Again, examples of state regulation and of state or municipal economic enterprise increasing rapidly among us obviously do not affect my argument. Unless or until these are based upon a policy of confiscation they are no more an example of socialism than the explosion of gunpowder is an example of warfare. They are no more “socialistic efforts” or “beginnings” or “experiments in socialism” than fireworks at the Crystal Palace are “military” efforts or “beginnings” or “experiments in militarism.” Socialism would indeed involve such regulations and such municipal enterprise just as war involves the explosion of gunpowder; but they do not form its essence at all. Its essence consists in vesting in trust with the politicians what is now private property. When municipal and state enterprise accompanied by municipal and state regulation is based upon loans instead of confiscation, nay, loans devised to avoid confiscation, it is a negation of socialism; and I have shown that attempts to mask the capitalist character of such operations by the machinery of sinking funds and the rest are logically worthless. You cannot “buy out” capitalism.
I need not point out what steps have been taken, even in the very short time since this book first appeared, in the direction which it is intended to explain. We already have wages boards in one great industry; we shall shortly have them in more.

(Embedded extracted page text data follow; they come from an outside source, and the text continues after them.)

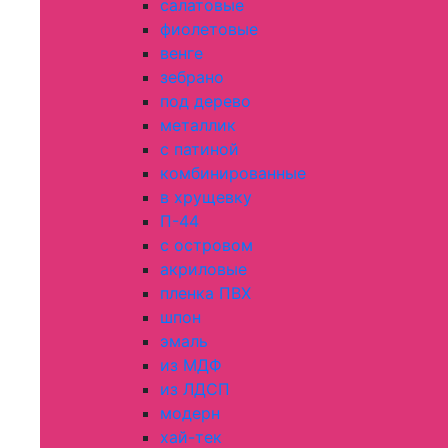
салатовые
фиолетовые
венге
зебрано
под дерево
металлик
с патиной
комбинированные
в хрущевку
П-44
с островом
акриловые
пленка ПВХ
шпон
эмаль
из МДФ
из ЛДСП
модерн
хай-тек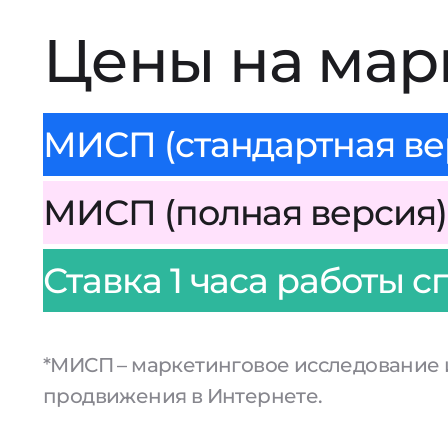
Цены на мар
МИСП (стандартная вер
МИСП (полная версия) 
Ставка 1 часа работы с
*МИСП – маркетинговое исследование 
продвижения в Интернете.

We already have the registration of the proletariat with name, address, movement from place to place, nature of illness when illness is incurred, supposed or real “malingering,” indulgence in this or that vice (such as drink), domestic habits, nature of employment, and all the rest of it very nearly complete, and imposed by the wealthier classes who are the actual gatherers of the Poll Tax upon which this registration is based. We have through the labour exchanges a system which will soon be equally complete and by which every member of the proletariat will ultimately be similarly registered as a worker, his tendencies to rebellion against capital known and their frequency set down, how far he is willing to serve capitalism, whether and when he has refused service, and if so where and why.

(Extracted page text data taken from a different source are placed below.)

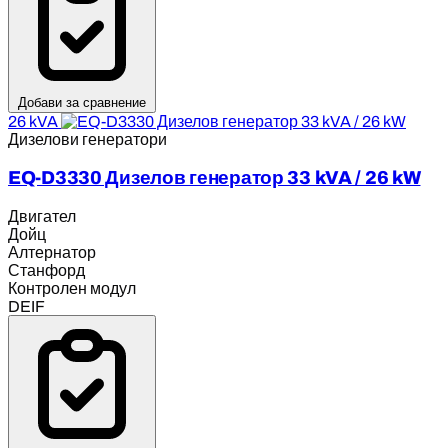
Добави за сравнение
26 kVA
Дизелови генератори
EQ-D3330 Дизелов генератор 33 kVA / 26 kW
Двигател
Дойц
Алтернатор
Станфорд
Контролен модул
DEIF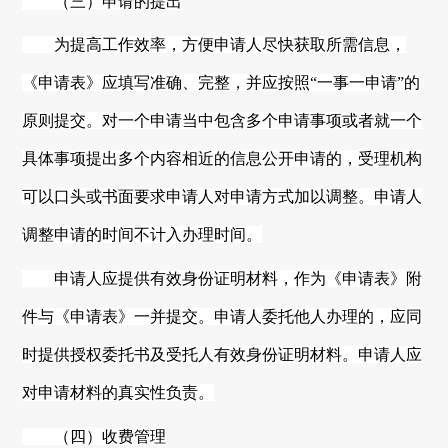
（三）申请的提出
为提高工作效率，方便申请人尽快获取所需信息，
《申请表》应填写准确、完整，并应按照
“一事一申请”的
原则提交。对一个申请当中包含多个申请事项或者就一个
具体事项提出多个内容相近的信息公开申请的，受理机构
可以口头或书面要求申请人对申请方式加以调整。申请人
调整申请的时间不计入办理时间。
申请人应提供有效身份证明材料，作为《申请表》附
件与《申请表》一并提交。申请人委托他人办理的，应同
时提供授权委托书及受托人有效身份证明材料。申请人应
对申请材料的真实性负责。
（四）收费管理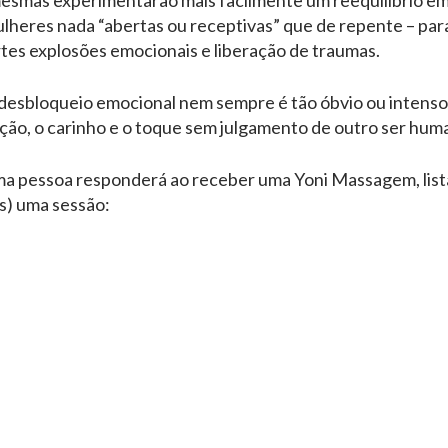
mesmas experimentarão mais facilmente um reequilíbrio e
heres nada “abertas ou receptivas” que de repente – para
es explosões emocionais e liberação de traumas.
desbloqueio emocional nem sempre é tão óbvio ou intenso. 
ação, o carinho e o toque sem julgamento de outro ser hum
ma pessoa responderá ao receber uma Yoni Massagem, lista
) uma sessão:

The reader will be interested to note amid the accidents and reactions of the years immediately before us the slow perfection of this system: registration and control of the proletariat, with its necessary and fatal approach towards the term of compulsory labour. But I think in justice to my book I should point out to that same reader the meaning of its concluding pages. No change in European society arrives at completion unless it is universal throughout Europe. Capitalism is not thus universal; it is developed in very different degrees in different parts of Europe; the advent of servitude is therefore a probability differing in degree with different portions of European society. It is evident that the example of economic freedom elsewhere may in the future transform, and will certainly limit, such sections of European life as are drifting towards the reestablishment of slavery. But the tendency to the reestablishment of slavery as a necessary development of capitalism is patent wherever capitalism has power, and nowhere more than in this country.